Reading can do that. It can gift a greater understanding of oneself.
She explains that she struggles to lend or gift her books saying, “I keep my books because although the very idea of the future is almost laughable at this point, it is also unimaginable that in the ill-defined distance ahead, my children’s children might exist without them.” And so, like Turner, although she isn’t clear about ‘how’ to get to the future, she is keeping the ‘what’ alive.
I have spent the last week building my 2021 reading list. Out of all the sources I reviewed, I liked The Economist’s the most. It balances a breadth of choice without being so long that it becomes overwhelming. For lovers of African literature, Brittle Paper’s list of Notable Books is an invaluable resource. Last, The 2020 Mighty Women Reading List for Adults is packed with great memoirs and biographies. Let me know which ones you’ve added to your list.
/ SOUL
To close, I thought I’d share this NYT story about the Carthusian monks who produce the liqueur Chartreuse. The order has been running for 900 years and they’ve been producing Chartreuse for the last 250. They know something about the long view.
Father Michael Holleran, a Catholic priest who was once a member of the order says this, “The Carthusians have a wonderful perspective.
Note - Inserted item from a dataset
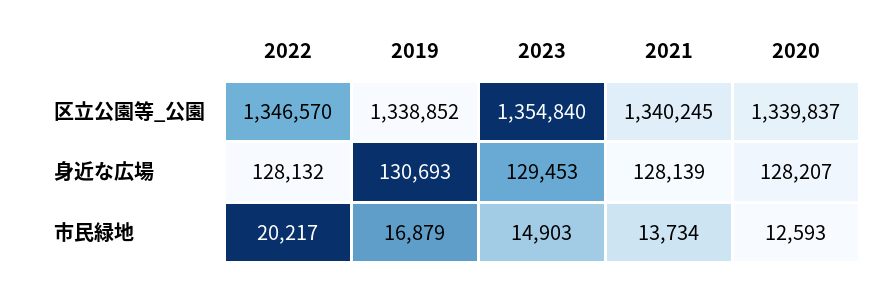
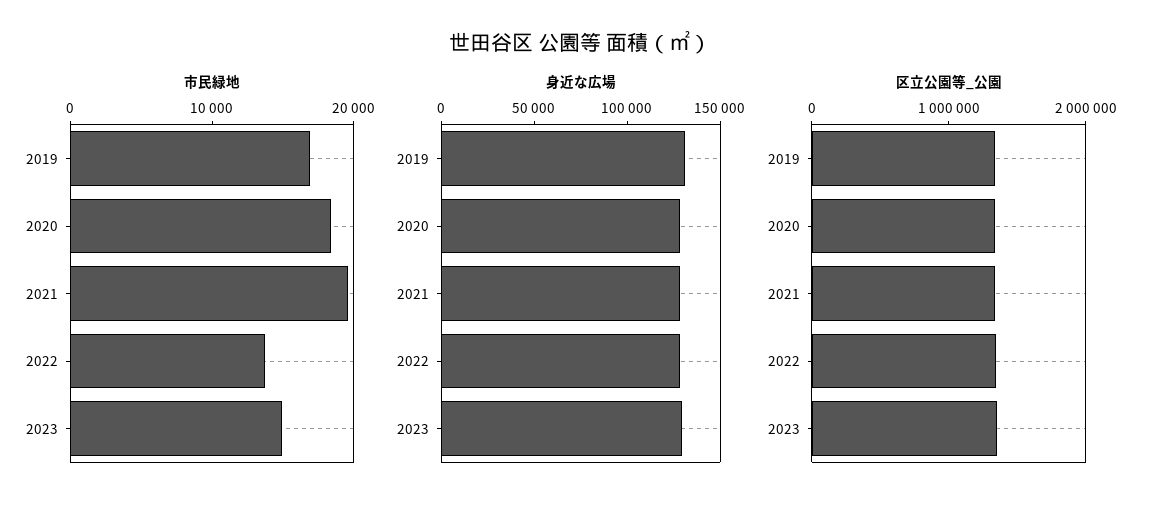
市民緑地, 2022: 20217 -> 14000
市民緑地, 2021: 13734 -> 20000
市民緑地, 2020: 12593 -> 18000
The days pass very quickly when you’re immersed in the shadow of eternity.”
Emmanuel Delafon, the current C.E.O. of Chartreuse Diffusion, the company charged with commercialisation on behalf of the order, reflects “When you have roots this deep, it allows you to forget the short term and project your vision far in the future.”
Our world with its always-on panopticon, and our increasing obsession to respond instantaneously to that urgent app alert, creates an anxiety that we need to act now.
With that pervasive anxiety the idea of waiting another month before grabbing that surf or hairdresser’s appointment, or even waiting out another year is impossible. Indeed, it becomes an existential threat – if we do not respond to that most recent message we may cease to exist. The Carthusians teach us that it is not so.
In the shadow of eternity, the days will pass quickly. Lift your gaze to a more distant horizon, breathe deeply and take the next step. This is a time for patience. A time for stamina. For gentleness.